Some favorite quotes
“What poker teaches you is how to think rationally in the face of that incomplete information. You always have to be updating your model based on the new information. Whereas in chess you know exactly what's going on and the pieces are fixed on the board. In poker, you never really know what's going on. One thing that I think is interesting to take away from poker is you can never actually be totally sure if you had the right strategy at all.”
“Over time, you have to capitalize on their mistakes essentially. It's a little bit more clear in poker. You're sitting right across the table from someone. You can just see that they're calling pre-flop with 37 off-suit and you just have to punish it by waiting until you have pocket tens and then raising a lot before the flop. It's a little bit more clear in poker that I see what exactly you're punishing. Obviously in investing, people don't think about this really, but any alpha that you are generating relative to the overall market is coming out of someone else's like negative alpha.”
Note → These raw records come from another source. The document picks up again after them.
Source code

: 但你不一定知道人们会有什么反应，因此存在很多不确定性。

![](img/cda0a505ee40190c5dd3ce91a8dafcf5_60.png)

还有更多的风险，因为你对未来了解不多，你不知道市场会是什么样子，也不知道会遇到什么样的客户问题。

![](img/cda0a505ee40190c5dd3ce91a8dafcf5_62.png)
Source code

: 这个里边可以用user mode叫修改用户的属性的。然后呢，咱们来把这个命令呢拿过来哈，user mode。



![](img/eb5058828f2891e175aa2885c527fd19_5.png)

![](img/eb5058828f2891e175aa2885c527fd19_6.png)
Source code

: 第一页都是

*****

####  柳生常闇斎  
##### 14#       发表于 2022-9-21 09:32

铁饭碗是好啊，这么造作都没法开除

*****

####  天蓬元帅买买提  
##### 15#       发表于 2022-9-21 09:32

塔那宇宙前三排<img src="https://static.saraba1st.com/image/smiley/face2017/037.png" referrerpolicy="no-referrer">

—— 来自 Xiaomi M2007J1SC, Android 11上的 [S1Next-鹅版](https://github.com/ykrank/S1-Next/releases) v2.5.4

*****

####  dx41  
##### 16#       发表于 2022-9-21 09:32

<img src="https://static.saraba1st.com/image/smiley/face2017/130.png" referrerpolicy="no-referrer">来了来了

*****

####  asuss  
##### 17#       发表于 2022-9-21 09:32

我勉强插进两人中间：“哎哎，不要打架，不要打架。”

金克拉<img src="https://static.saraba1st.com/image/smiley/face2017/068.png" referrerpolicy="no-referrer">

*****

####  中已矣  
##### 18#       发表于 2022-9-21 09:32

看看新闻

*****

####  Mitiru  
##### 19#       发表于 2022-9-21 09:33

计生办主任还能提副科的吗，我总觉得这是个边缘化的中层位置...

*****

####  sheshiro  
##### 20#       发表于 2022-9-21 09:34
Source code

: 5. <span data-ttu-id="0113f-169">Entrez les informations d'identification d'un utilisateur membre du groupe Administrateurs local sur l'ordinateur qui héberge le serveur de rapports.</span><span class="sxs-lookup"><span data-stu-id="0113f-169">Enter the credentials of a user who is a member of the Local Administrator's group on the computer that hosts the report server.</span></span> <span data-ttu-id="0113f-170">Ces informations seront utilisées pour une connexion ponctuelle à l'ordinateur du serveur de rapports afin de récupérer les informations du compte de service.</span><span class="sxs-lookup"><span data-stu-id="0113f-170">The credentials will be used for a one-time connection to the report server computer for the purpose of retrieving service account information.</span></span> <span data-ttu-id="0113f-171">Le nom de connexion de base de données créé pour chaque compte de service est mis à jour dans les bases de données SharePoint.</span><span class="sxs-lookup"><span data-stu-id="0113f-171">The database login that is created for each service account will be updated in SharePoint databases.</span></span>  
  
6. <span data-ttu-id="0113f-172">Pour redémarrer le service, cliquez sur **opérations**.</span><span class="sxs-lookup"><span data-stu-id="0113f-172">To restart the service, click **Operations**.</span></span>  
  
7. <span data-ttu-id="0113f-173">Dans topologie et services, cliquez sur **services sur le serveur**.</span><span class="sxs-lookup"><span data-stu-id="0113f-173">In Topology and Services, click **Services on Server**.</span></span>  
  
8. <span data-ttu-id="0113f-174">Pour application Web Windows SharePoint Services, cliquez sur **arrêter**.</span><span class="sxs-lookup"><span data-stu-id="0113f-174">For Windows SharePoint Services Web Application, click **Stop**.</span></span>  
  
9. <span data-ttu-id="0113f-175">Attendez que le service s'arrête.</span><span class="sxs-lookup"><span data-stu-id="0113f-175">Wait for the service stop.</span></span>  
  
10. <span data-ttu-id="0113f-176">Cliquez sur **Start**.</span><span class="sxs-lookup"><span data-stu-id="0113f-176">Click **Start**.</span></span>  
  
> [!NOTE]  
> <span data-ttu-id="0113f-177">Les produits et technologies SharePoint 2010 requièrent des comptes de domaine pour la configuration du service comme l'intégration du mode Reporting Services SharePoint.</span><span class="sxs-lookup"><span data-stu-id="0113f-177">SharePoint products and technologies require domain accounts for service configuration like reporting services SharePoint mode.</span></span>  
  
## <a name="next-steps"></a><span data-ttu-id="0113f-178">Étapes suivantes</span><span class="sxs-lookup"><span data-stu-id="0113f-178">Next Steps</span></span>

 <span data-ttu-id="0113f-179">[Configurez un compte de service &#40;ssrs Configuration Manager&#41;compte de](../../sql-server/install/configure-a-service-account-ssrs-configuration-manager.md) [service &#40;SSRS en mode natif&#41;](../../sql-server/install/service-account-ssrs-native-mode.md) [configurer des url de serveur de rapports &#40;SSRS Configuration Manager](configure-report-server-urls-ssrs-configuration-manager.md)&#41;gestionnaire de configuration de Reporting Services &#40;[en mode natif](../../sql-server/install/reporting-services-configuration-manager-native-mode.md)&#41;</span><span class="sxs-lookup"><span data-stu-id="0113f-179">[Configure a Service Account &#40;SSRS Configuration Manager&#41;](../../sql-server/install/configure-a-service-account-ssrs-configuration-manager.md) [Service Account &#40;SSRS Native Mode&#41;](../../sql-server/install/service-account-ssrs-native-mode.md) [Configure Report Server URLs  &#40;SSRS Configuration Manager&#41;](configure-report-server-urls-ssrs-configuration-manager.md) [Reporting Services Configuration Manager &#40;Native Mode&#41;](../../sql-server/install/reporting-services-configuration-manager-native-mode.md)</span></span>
“Availability bias, the way we look for that is stocks that have done poorly where there’s an obvious newsworthy story, some type of like legal or regulatory action or some reputational thing that happens. That's one reason I have enjoyed digging into some of these Chinese stocks, because there's an obvious story about why the stocks are falling, having to do with regulation. And it's not directly related to the business doing. So that's the key, those are the kind of stories where I say, okay, there's this story about why people are selling the stock. It's not directly related to the business. Let me go do some research to try to figure out if it will end up affecting the business in the long-term. … Those situations are obviously very rare. Most of the time the problems that the market sees are roughly correct.”
“A number of times I've gotten ideas from following a competitor of my current company and they did something or they merged with another company or, I have a list of, uh, of companies that I'm following. The way I describe it is I'm constantly updating my notes on all those companies until something just hits me over the head.”